By 2005, most lands under the Natural Protected Areas System were still “paper parks” with an inadequate legal framework or physical protection and no managed buffer zones. Only a fraction was legally declared and demarcated. The institutional structure governing these lands was confusing and even though the Ministry of Environment (MARN) was responsible for the entire system it had legal title to a mere 7,070 hectares. The quality and type of environmental goods and services, biodiversity resources as well as the number of human settlements were not well known, complicating their management and prioritization.
Refinement of the National Strategy for the Natural Protected Areas System, definition of priorities and greater stakeholder consensus on this strategy and on conservation, were essential. The Ministry of Environment lacked the legal tools to manage and consolidate the Natural Protected Areas System, to address the sensitive issue of human settlements in protected areas, and to clarify land tenure and resolve invasions of state-owned, unoccupied lands.
A methodology was needed to identify illegal and legal settlements within protected areas and regularize the latter. Finally, the Ministry’s acute resource limitations threatened its ability to consolidate the Natural Protected Areas System.

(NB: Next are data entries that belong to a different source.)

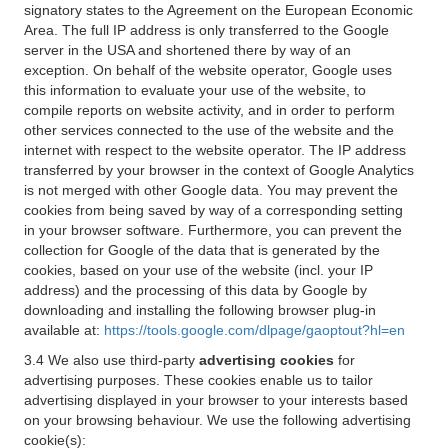
signatory states to the Agreement on the European Economic
Area. The full IP address is only transferred to the Google
server in the USA and shortened there by way of an
exception. On behalf of the website operator, Google uses
this information to evaluate your use of the website, to
compile reports on website activity, and in order to perform
other services connected to the use of the website and the
internet with respect to the website operator. The IP address
transferred by your browser in the context of Google Analytics
is not merged with other Google data. You may prevent the
cookies from being saved by way of a corresponding setting
in your browser software. Furthermore, you can prevent the
collection for Google of the data that is generated by the
cookies, based on your use of the website (incl. your IP
address) and the processing of this data by Google by
downloading and installing the following browser plug-in
available at:
https://tools.google.com/dlpage/gaoptout?hl=en
3.4 We also use third-party
advertising cookies
for
advertising purposes. These cookies enable us to tailor
advertising displayed in your browser to your interests based
on your browsing behaviour. We use the following advertising
cookie(s):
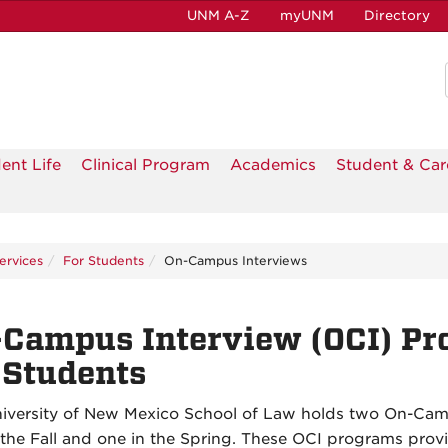
UNM A-Z
myUNM
Directory
ent Life
Clinical Program
Academics
Student & Car
ervices
For Students
On-Campus Interviews
Campus Interview (OCI) Pr
 Students
iversity of New Mexico School of Law holds two On-Cam
 the Fall and one in the Spring. These OCI programs prov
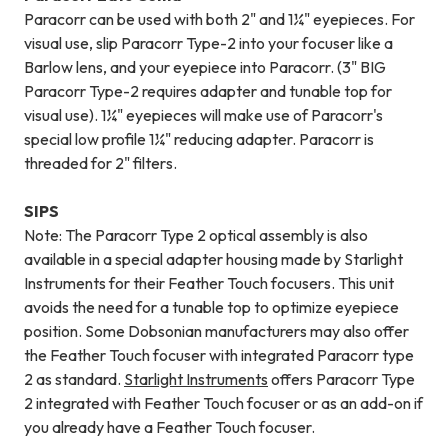
Paracorr can be used with both 2" and 1¼" eyepieces. For
visual use, slip Paracorr Type-2 into your focuser like a
Barlow lens, and your eyepiece into Paracorr. (3" BIG
Paracorr Type-2 requires adapter and tunable top for
visual use). 1¼" eyepieces will make use of Paracorr's
special low profile 1¼" reducing adapter. Paracorr is
threaded for 2" filters.
SIPS
Note: The Paracorr Type 2 optical assembly is also
available in a special adapter housing made by Starlight
Instruments for their Feather Touch focusers. This unit
avoids the need for a tunable top to optimize eyepiece
position. Some Dobsonian manufacturers may also offer
the Feather Touch focuser with integrated Paracorr type
2 as standard.
Starlight Instruments
offers Paracorr Type
2 integrated with Feather Touch focuser or as an add-on if
you already have a Feather Touch focuser.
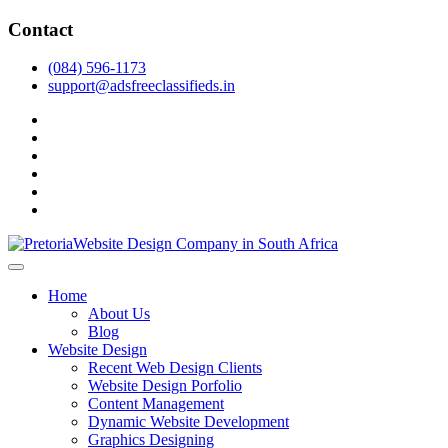
Skip
Contact
to
content
(084) 596-1173
support@adsfreeclassifieds.in
facebook
twitter
pinterest
instagram
dribbble
linkedin
As a leading website design company in Pretoria, we craft bespoke
web solutions that attract local customers & excel in AI-driven search.
Top Website Design Company in Pretoria:
Home
Invest in a strategic website that grows your South African business
Crafting AI-Optimized Web Experiences
About Us
in 2025.
Blog
(2025)
Website Design
Recent Web Design Clients
Website Design Porfolio
Content Management
Dynamic Website Development
Graphics Designing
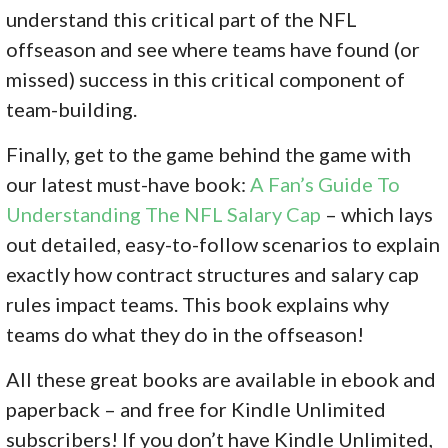
understand this critical part of the NFL
offseason and see where teams have found (or
missed) success in this critical component of
team-building.
Finally, get to the game behind the game with
our latest must-have book:
A Fan’s Guide To
Understanding The NFL Salary Cap
– which lays
out detailed, easy-to-follow scenarios to explain
exactly how contract structures and salary cap
rules impact teams. This book explains why
teams do what they do in the offseason!
All these great books are available in ebook and
paperback – and free for Kindle Unlimited
subscribers! If you don’
t have Kindle Unlimited,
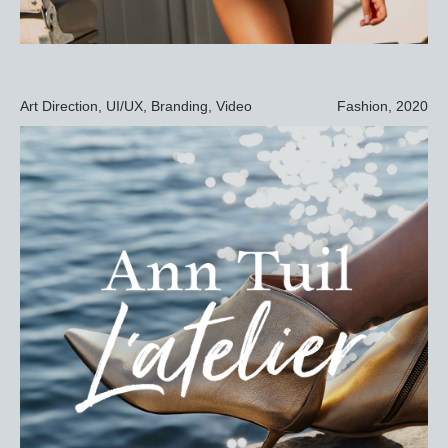
Art Direction, UI/UX, Branding, Video
Fashion, 2020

The project’s two main activity streams were inter-dependent, the idea being that delimitation, demarcation, implementation of management plans and regularization of park residents, would feed into innovative legal, policy, and strategic goals and instruments essential to the Natural Protected Areas System’s long-term sustainability.
The project was to be partially blended with the second phase of the Bank-supported Land Administration Project whose massive collection of land-related data would constitute a foundation for large-scale conservation including the consolidation of protected areas, and development of a strategy for addressing irregular settlement within them.
The project was also highly innovative in seeking to demonstrate the viability of protected areas’ residents continuing to live productively within areas subject to environmental conservation and restriction while assuming a direct role in conservation.